Given the lively details in "Spearing Muskrats in Winter" (bent grasses, cattails, snow-bogged pine trees), Eastman surely must have hiked out onto a snow-covered marsh with the buckskinned hunters whose packs bulge with rodent carcasses as they thrust their long spears into the muskrat mounds.

Family ties

The watercolors were given to the museum in 2014 by the W. Duncan and Nivin MacMillan Foundation. The show, which will remain on view through Jan. 8, also includes three lithographs on Indian themes by others: an 1842 portrait of a Chippewa chief by Charles Bird King, and two scenes by George Catlin.

“Gathering Wild Rice” by Seth Eastman, part of a show opening Saturday at the Minneapolis Institute of Art.
“Gathering Wild Rice” by Seth Eastman, part of a show opening Saturday at the Minneapolis Institute of Art.

While Eastman's paintings are not obviously autobiographical, their lively, close-up descriptions of Indian lives and customs convey a respect and affection rare for the time. Their intimacy hints at an acceptance and access perhaps linked by his complicated family ties to the Dakota people.

A native of Maine, Eastman (1808-1875) was fresh out of West Point and just 22 when he arrived in Minnesota for the first time in 1830. Trained as a mapmaker and illustrator, he had a classical education in art that served him well as he set about sketching his new terrain.

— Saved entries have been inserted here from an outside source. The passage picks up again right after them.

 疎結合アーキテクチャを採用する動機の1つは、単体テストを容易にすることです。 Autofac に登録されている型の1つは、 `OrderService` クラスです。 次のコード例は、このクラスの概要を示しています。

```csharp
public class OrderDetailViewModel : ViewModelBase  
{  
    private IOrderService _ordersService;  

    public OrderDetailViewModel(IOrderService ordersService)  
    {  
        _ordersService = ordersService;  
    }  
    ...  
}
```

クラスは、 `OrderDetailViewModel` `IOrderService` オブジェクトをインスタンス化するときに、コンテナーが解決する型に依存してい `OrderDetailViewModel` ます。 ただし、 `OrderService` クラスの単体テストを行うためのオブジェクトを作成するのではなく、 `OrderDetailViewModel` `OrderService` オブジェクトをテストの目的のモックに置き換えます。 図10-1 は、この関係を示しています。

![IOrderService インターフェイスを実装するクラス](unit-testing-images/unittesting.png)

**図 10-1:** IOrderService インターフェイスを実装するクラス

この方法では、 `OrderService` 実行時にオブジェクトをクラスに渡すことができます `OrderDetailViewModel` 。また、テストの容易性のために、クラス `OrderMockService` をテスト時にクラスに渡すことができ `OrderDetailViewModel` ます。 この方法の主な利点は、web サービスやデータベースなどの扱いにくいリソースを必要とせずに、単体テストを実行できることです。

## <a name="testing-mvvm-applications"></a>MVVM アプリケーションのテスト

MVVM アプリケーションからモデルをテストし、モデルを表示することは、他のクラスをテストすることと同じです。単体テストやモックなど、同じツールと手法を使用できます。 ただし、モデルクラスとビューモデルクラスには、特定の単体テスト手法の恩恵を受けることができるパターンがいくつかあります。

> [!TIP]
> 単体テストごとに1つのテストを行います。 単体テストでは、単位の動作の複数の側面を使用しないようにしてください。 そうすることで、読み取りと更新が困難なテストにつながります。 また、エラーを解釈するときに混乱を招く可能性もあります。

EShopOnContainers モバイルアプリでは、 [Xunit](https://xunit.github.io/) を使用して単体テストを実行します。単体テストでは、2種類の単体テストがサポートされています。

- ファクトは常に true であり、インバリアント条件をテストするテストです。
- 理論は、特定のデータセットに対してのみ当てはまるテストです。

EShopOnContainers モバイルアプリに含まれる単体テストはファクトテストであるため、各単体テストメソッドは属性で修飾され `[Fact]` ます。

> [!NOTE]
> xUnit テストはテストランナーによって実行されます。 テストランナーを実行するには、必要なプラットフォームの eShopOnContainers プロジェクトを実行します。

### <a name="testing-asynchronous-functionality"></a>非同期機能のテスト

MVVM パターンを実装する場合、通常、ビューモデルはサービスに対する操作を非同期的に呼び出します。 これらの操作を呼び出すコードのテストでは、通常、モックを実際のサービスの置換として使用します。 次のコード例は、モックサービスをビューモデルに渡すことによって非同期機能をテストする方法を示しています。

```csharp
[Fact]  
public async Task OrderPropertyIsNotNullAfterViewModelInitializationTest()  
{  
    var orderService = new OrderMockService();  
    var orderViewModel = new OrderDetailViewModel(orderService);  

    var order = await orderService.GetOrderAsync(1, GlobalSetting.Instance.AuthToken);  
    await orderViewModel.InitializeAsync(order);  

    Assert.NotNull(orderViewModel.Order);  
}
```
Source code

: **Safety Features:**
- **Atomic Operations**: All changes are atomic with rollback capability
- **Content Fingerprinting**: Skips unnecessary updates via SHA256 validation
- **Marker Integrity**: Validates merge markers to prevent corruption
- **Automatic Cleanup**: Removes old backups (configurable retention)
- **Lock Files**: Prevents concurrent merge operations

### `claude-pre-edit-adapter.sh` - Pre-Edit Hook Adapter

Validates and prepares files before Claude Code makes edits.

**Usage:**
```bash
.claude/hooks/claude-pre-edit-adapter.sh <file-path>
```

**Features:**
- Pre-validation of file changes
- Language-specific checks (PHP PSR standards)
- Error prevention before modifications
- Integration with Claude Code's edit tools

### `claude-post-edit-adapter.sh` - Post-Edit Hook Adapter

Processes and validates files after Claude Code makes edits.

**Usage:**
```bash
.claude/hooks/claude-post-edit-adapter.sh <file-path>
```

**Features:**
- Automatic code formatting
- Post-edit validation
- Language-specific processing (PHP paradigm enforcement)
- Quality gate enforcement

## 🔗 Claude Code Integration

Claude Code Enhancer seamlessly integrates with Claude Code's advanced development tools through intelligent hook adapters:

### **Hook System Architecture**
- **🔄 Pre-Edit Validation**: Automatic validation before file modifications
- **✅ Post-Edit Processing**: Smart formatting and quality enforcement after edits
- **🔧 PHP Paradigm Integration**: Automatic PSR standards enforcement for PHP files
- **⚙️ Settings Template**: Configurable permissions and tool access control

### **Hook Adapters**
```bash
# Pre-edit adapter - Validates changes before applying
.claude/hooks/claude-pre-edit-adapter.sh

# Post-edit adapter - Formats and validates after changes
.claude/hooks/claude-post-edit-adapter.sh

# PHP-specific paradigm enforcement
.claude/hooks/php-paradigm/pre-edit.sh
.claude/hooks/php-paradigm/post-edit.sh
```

He married a 15-year-old woman, Wakanin ajin win (Stands Sacred), whose father, Cloud Man, was a prominent Dakota chief of mixed French and Indian heritage. They had a child together, Winona (a name that means "firstborn daughter"), also known as Nancy Eastman, who was born in 1832. Shortly thereafter, Eastman was called back to West Point, where he taught drawing until the Army sent him back to Fort Snelling in 1841.

While at West Point, he married an aristocratic Virginia woman who subsequently accompanied him to Minnesota, bore their four children, and became a keen recorder of Indian life and legends. In 1849 she published a book, "Dacotah, or Life and Legends of the Sioux Around Fort Snelling," illustrated by her husband.

Seth Eastman illustrated the traditional story of the suicide of Anpetu Sapawin in his watercolor “Falls of St. Anthony.” Above from left are Eastman’s “Guarding of the Corn Fields,” “Indians in Council” and “Spearing Muskrats in Winter.”
Seth Eastman illustrated the traditional story of the suicide of Anpetu Sapawin in his watercolor “Falls of St. Anthony.” Above from left are Eastman’s “Guarding of the Corn Fields,” “Indians in Council” and “Spearing Muskrats in Winter.”

Though his first marriage officially ended with Eastman's departure, he evidently remained on good terms with his Indian family. His daughter married a Dakota man (Santee Sioux), with whom she had five children. After Winona died while giving birth, her husband took the name Eastman — along with two of their sons, one of whom became a Presbyterian missionary and the other a medical doctor.

Artistry in action

The precision required in Eastman's training as a mapmaker also honed his eye for details — note the Navajo blanket and feather-garnished fedora on listeners in the "Indians in Council," and the hut, piles of firewood and metal kettles employed to produce maple syrup in "Indian Sugar Camp."

Two paintings illustrate traditional stories recorded by Eastman's Virginia-born wife. "Wenona's Leap" shows a tiny speck of a woman, distraught over a frustrated romance, about to leap from a bluff overlooking Lake Pepin. "The Falls of St. Anthony" depicts the suicide of Anpetu Sapawin (Dark Day), a woman who, according to legend, paddled over the falls with her infant in despair over her husband taking a second wife.

Other paintings record unusual ceremonies such as the "Beggar's Dance," in which dancers cajole the audience to contribute goods for the needy, and "Dog Dance of the Dacotahs," in which some dancers mimic dog behavior while others dance around a pole supporting the heart and liver of a recently sacrificed beast whose virtues the dancers hope to acquire.

"We'll never know how accurate Eastman's paintings were, or how documentary," Kinney said. "But we know they were intended to be accurate and, in the end, this is our heritage."